Trotz der Tatsache, dass wir am Rand des Theaters standen, konnte ich besorgtes Murmeln hören. Die Schüler fragten sich, was vorging.

»Was denkst du, worum es bei dieser Versammlung geht?«

»Vielleicht hat das Pantheon es geschafft, Loki wieder einzusperren.«

»Oder auch nicht. Vielleicht sind bereits Schnitter unterwegs, um uns alle zu töten.«

So liefen die Gerüchte durch das Rund, sprangen von einem Mund zum anderen und von einem Handy zum nächsten. Murmeln, Flüstern, Klingeln und Piepen erfüllte die Luft und erzeugte eine seltsame Klangmischung.

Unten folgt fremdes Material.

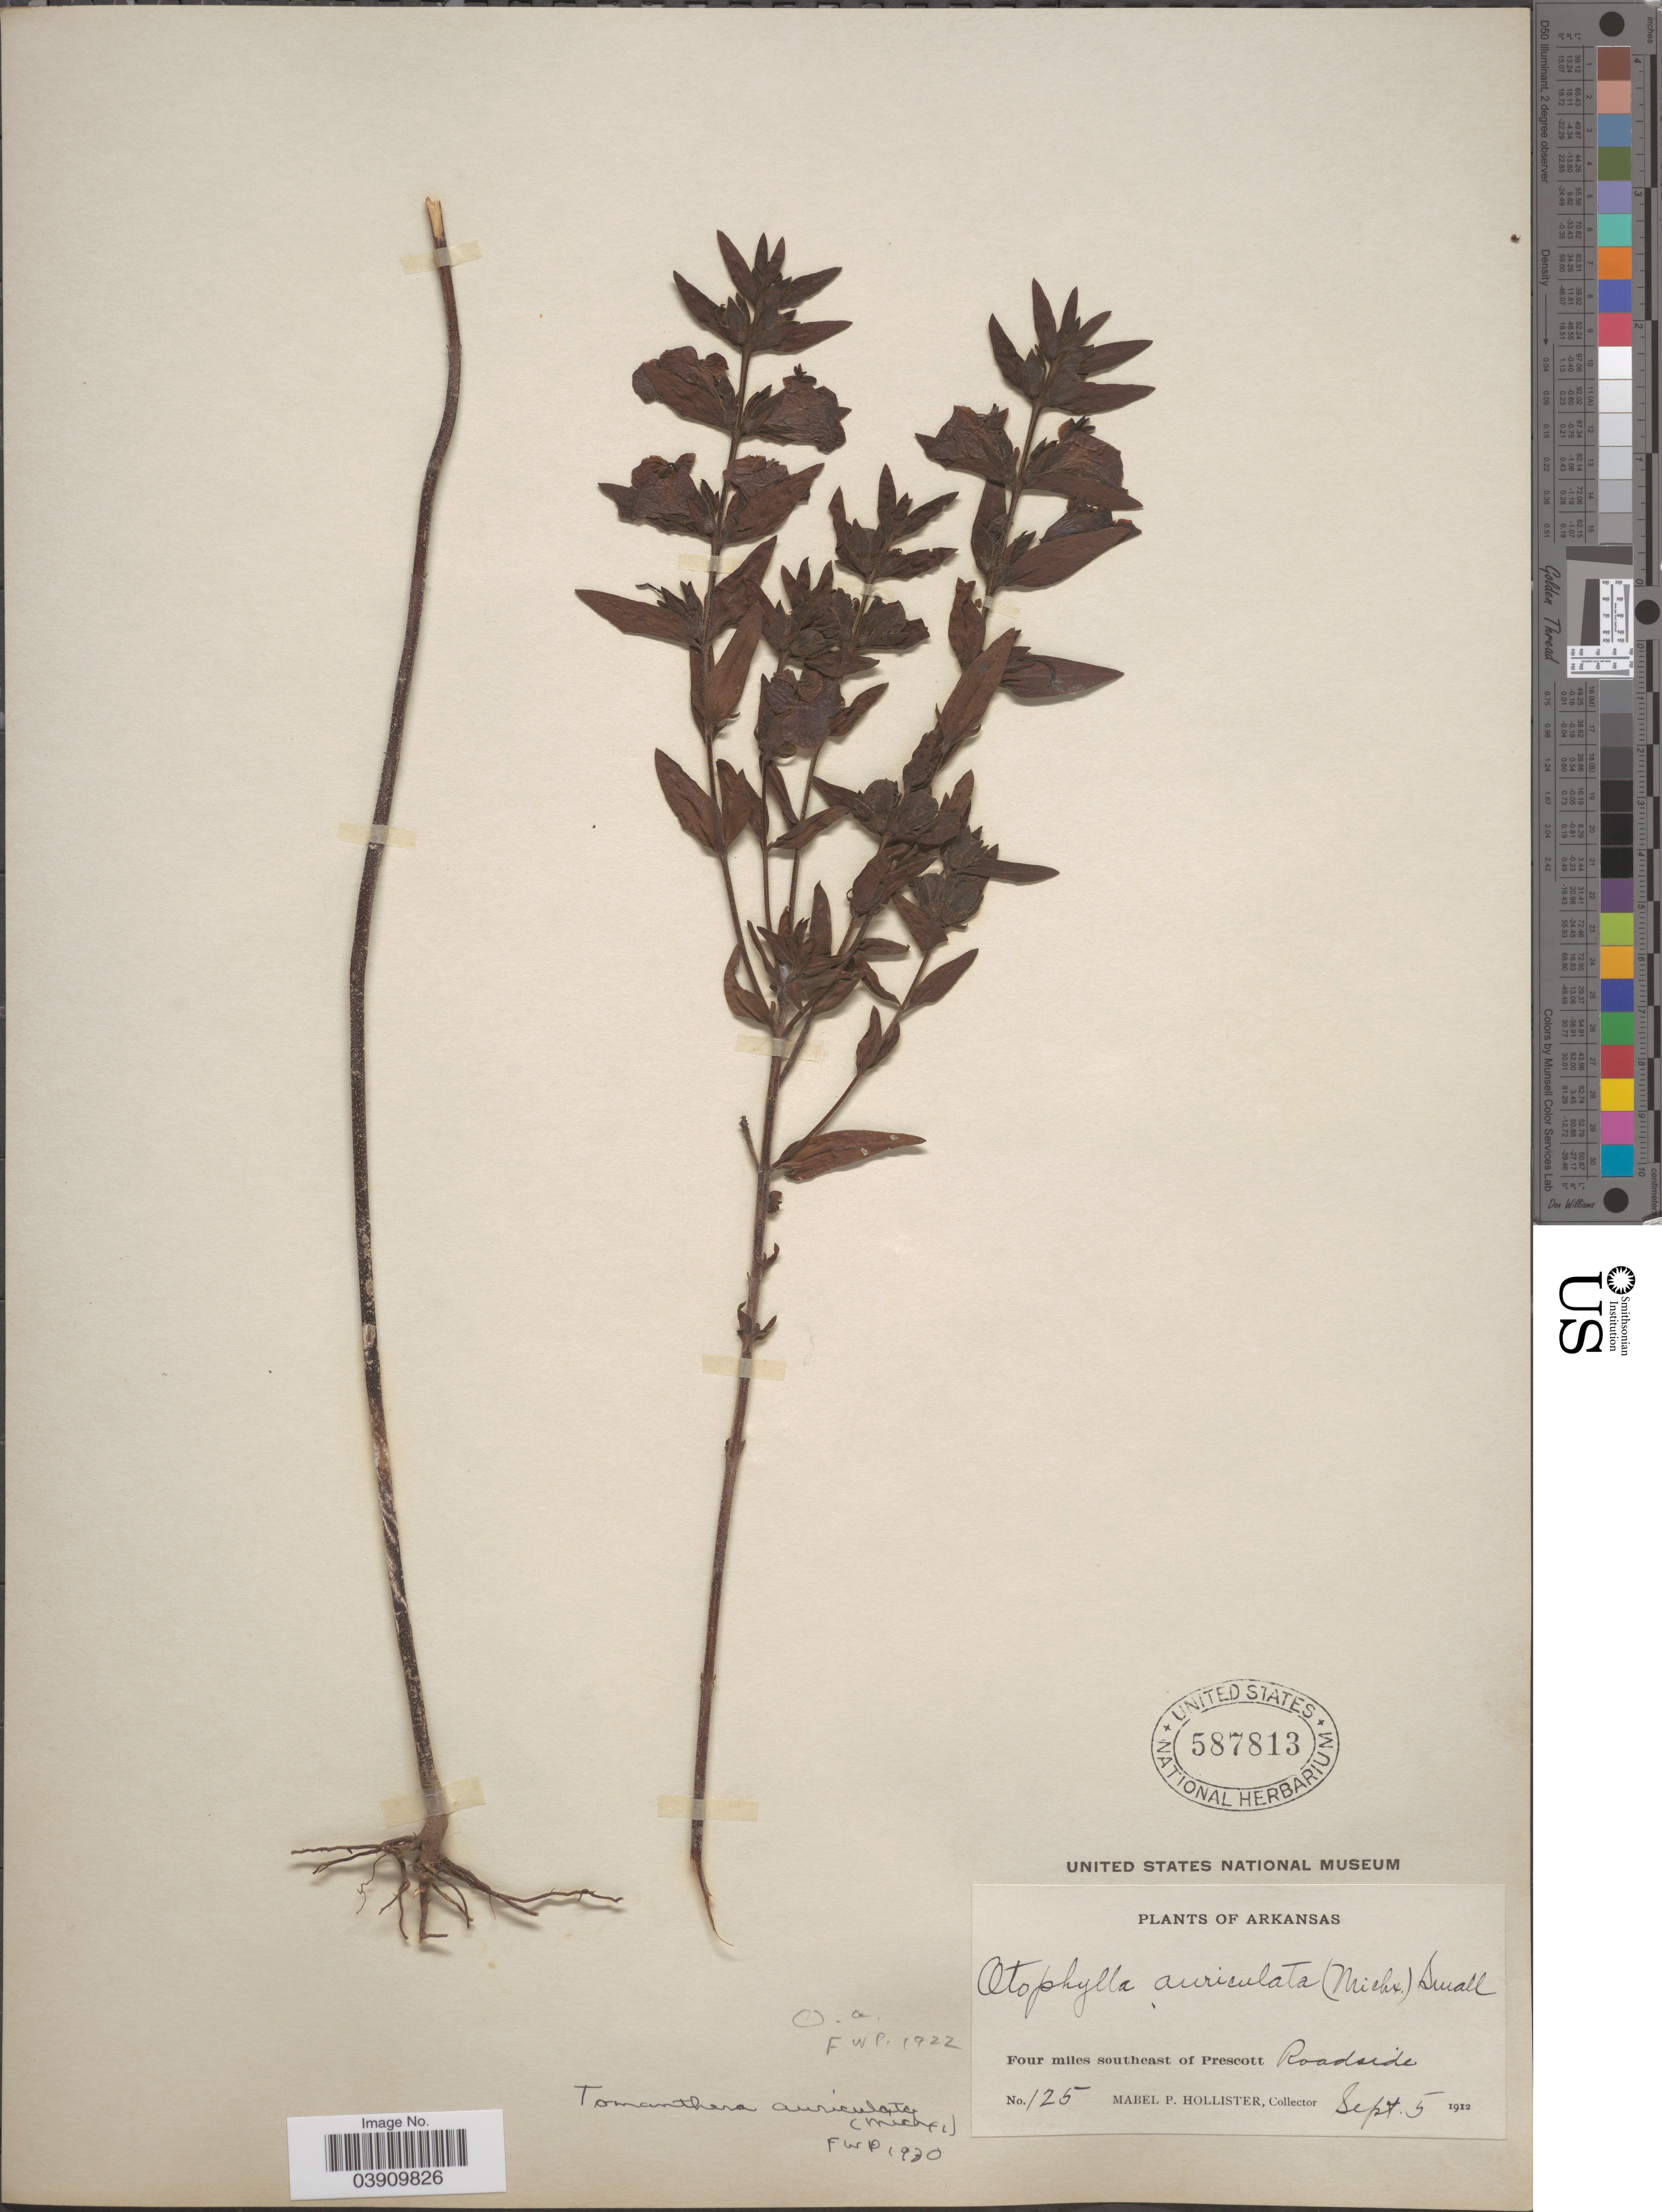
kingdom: Plantae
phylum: Tracheophyta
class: Magnoliopsida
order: Lamiales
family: Orobanchaceae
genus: Tomanthera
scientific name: Tomanthera auriculata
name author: (Michx.) Raf.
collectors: M. Hollister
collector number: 125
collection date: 1912-09-05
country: United States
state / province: Arkansas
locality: Four miles southeast of Prescott. Roadside.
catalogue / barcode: US 587813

Ich entdeckte Daphne Cruz, meine beste Freundin, und Carson Callahan, ihren Musikfreak-Freund. Sie saßen ungefähr auf halber Höhe auf den Stufen. Sie hatten die Köpfe zusammengesteckt und blickten auf Daphnes Handy – wahrscheinlich auf ein Bild von meiner Verhaftung im Café, wenn ich die entsetzte Miene der Walküre und die pinken Funken, die wie Blitze aus ihren Fingerspitzen schossen, richtig deutete. Wann immer Daphne überrascht, besorgt oder aufgeregt war, gab sie mehr Magie ab. Ich hätte gewettet, dass im Moment alle drei Gefühle in ihr tobten – genau wie in mir.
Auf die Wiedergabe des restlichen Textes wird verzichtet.